With such success, you'd imagine we could just bow out early from the music industry and retire away in a country mansion, right? Erm...not quite.
Based on those sales/streaming figures, our song will have generated a tasty revenue of $138,315 (based on a $3.99 CD, $0.99 iTunes download and Spotify's standard pricing).
That's actually quite a lot of money! Not enough to retire off, but it would certainly make life a whole lot easier.
Not so fast. Of the $99750 we earned from CD sales, we actually only get to keep $12,967.50, with the majority of the money going to our label and distribution costs.
Of our $37620 iTunes revenue, we actually only get to keep $3429, with our label again taking the bulk of the money, and the rest going to Apple.
Of the meagre $945 we generated for half a million plays on Spotify, we only get our hands on $145.
So, after the money has been split up between all interested parties, we're left with $16,541.50. There are 5 of us in this band, so split equally between us I get paid just $3308.30 for my exceptional skills on the bass guitar.
For all the years of practising, rehearsing, gigging unpaid, purchasing new instruments and equipment, paying for studio time for our early EPs, the list goes on...our pretty successful, almost chart-topping song has earned me less than a newly qualified teacher's monthly wage in the UK (£2141.21 vs. £2295.25 - London-based).
It seems we're going to need a few more smash hits yet before we can consider our early retirement.
Alternatively, we could look to go on tour.
Once we've got a solid set list behind us, we can go on to earn a much more comfortable income through the medium of touring. Whilst touring, artists will typically earn around 60% of a concert ticket's value, with none going to the record label.
That means if we could sell out 10 small venues - just a 2,000 maximum attendance for each - we'd earn ourself £180,000 after costs if tickets were £15-a-pop. Now we're getting somewhere!
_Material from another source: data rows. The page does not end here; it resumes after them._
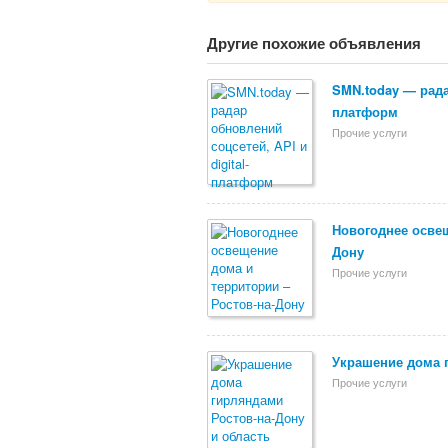
Другие похожие объявления
SMN.today — радар
платформ
Прочие услуги
Новогоднее освещ
Дону
Прочие услуги
Украшение дома 
Прочие услуги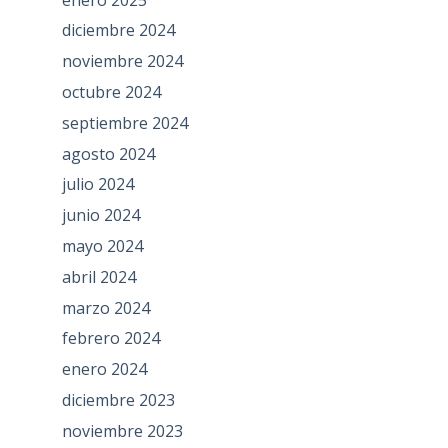
diciembre 2024
noviembre 2024
octubre 2024
septiembre 2024
agosto 2024
julio 2024
junio 2024
mayo 2024
abril 2024
marzo 2024
febrero 2024
enero 2024
diciembre 2023
noviembre 2023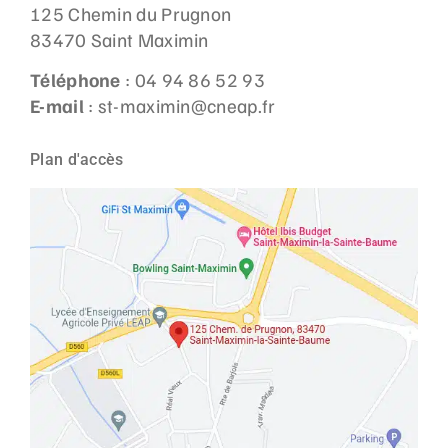
125 Chemin du Prugnon
83470 Saint Maximin
Téléphone
: 04 94 86 52 93
E-mail
: st-maximin@cneap.fr
Plan d'accès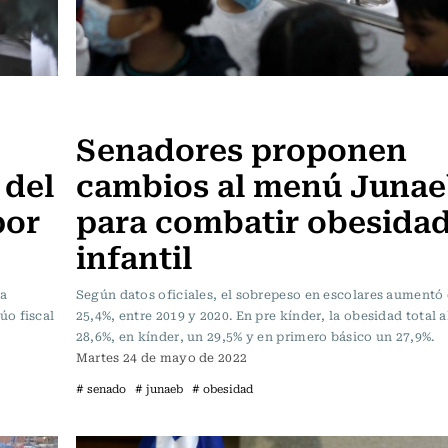
Vida y Salud
Senadores proponen
 del
cambios al menú Juna
por
para combatir obesida
infantil
la
Según datos oficiales, el sobrepeso en escolares aumentó 
úo fiscal
25,4%, entre 2019 y 2020. En pre kínder, la obesidad total 
28,6%, en kínder, un 29,5% y en primero básico un 27,9%.
Martes 24 de mayo de 2022
# senado
# junaeb
# obesidad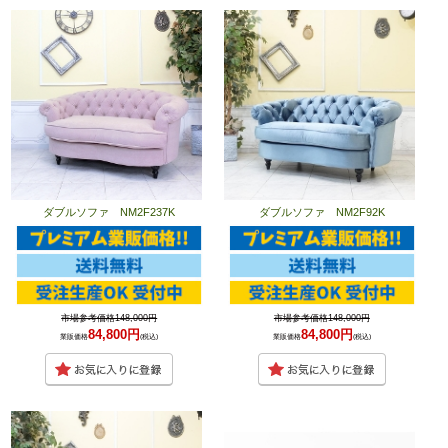
ダブルソファ NM2F237K
ダブルソファ NM2F92K
市場参考価格148,000円
市場参考価格148,000円
84,800円
84,800円
業販価格
(税込)
業販価格
(税込)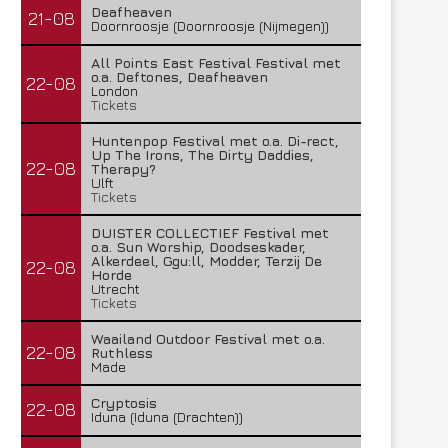
Deafheaven
21-08
Doornroosje (Doornroosje (Nijmegen))
All Points East Festival Festival met
o.a. Deftones, Deafheaven
22-08
London
Tickets
Huntenpop Festival met o.a. Di-rect,
Up The Irons, The Dirty Daddies,
22-08
Therapy?
Ulft
Tickets
Misery Index – Elpee (Deinze,
Phil Campbell’s Bastard S
DUISTER COLLECTIEF Festival met
België) 04/08/2026
Pul (Uden)...
o.a. Sun Worship, Doodseskader,
Alkerdeel, Ggu:ll, Modder, Terzij De
22-08
6 augustus 2026
6 augustus 2026
Horde
Utrecht
Tickets
Waailand Outdoor Festival met o.a.
22-08
Ruthless
Made
Cryptosis
22-08
Iduna (Iduna (Drachten))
However, it's going to take us a long time to compete with some of the industry greats. One Direction earned a staggering $290m in 2014 from touring alone. Factor in record and merchandise sales - and believe me they have merchandise for everything - and they have a whole load more. It's estimated that in 2013 alone they earned over a billion dollars, or £640m.
Who's worth the most in music though? That's a surprising one. The genius behind The Sound of Music and a heap of other musicals, Andrew Lloyd-Webber, is worth an astonishing $1.2bn on his own.